Оставаться в лифте было безумием, и он сразу нажал на первую попавшуюся кнопку. Лифт остановился, двери открылись, прайс вышел и — оказался посередине большого светлого зала, полного народу в халатах, грязно-белых и ядовито-зеленых…
Несколько полицейских кинулись к нему. Прайс выбросил вперед руку, и чья-то металлически твердая челюсть наткнулась на его кулак. Прайс прыгнул вперед, упал на руки и растопыренными ногами сшиб сразу двух полисов. Цепкие руки схватили его сзади поперек живота, невысокий крепкий полис заходил спереди. Прайс сделал па-де-де и обоими ногами поразил его в желудок, но тут какой-то коршун налетел сверху, и прайс, не успев сделать па-де-труа, упал навзничь, почувствовав острую боль в позвоночнике. Проворно подбежала маленькая испуганная женщина и, не целясь, всадила ему шприц прямо в левый глаз. Руки и ноги похолодели, голова сделалась легкой, за плечами как бы возникла тяжесть крыльев, прайс энергично взмахнул ими и — полетел, все же смутно сознавая, что его кантуют, куда-то волокут и натягивают балахон с длинными, как у Пьеро, рукавами, заматывая их вокруг торса, и прочно завязывая сзади.

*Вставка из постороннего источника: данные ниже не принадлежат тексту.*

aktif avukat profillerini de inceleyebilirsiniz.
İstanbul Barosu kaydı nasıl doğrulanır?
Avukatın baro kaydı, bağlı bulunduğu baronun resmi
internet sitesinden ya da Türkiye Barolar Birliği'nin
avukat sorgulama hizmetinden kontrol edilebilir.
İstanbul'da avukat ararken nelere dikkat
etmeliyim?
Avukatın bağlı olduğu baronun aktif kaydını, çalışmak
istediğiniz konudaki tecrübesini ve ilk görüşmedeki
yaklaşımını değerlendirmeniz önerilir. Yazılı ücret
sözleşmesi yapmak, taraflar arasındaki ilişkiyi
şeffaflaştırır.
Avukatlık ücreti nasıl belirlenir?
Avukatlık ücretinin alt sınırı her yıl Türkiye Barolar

— Маслица захотел, маслица! — приговаривал чей-то тонкий голос.
— А ты ему мизинчик, мизинчик! — поддразнивал другой, еще более тонкий.
— Узнает, как таблеточки в унитаз! — свистнул кто-то уже на последней ультразвуковой волне…
Прайс очнулся на кушетке, в ярко освещенной комнате, в позе сидящего эмбриона. Онемели руки, плотно стянутые полотном, и он почти не чувствовал их, будто был безруким, как настоящая птица. Перед ним прохаживался невысокий крепенький полис; увидев, что прайс открыл глаза, он оживился и подскочил к столу.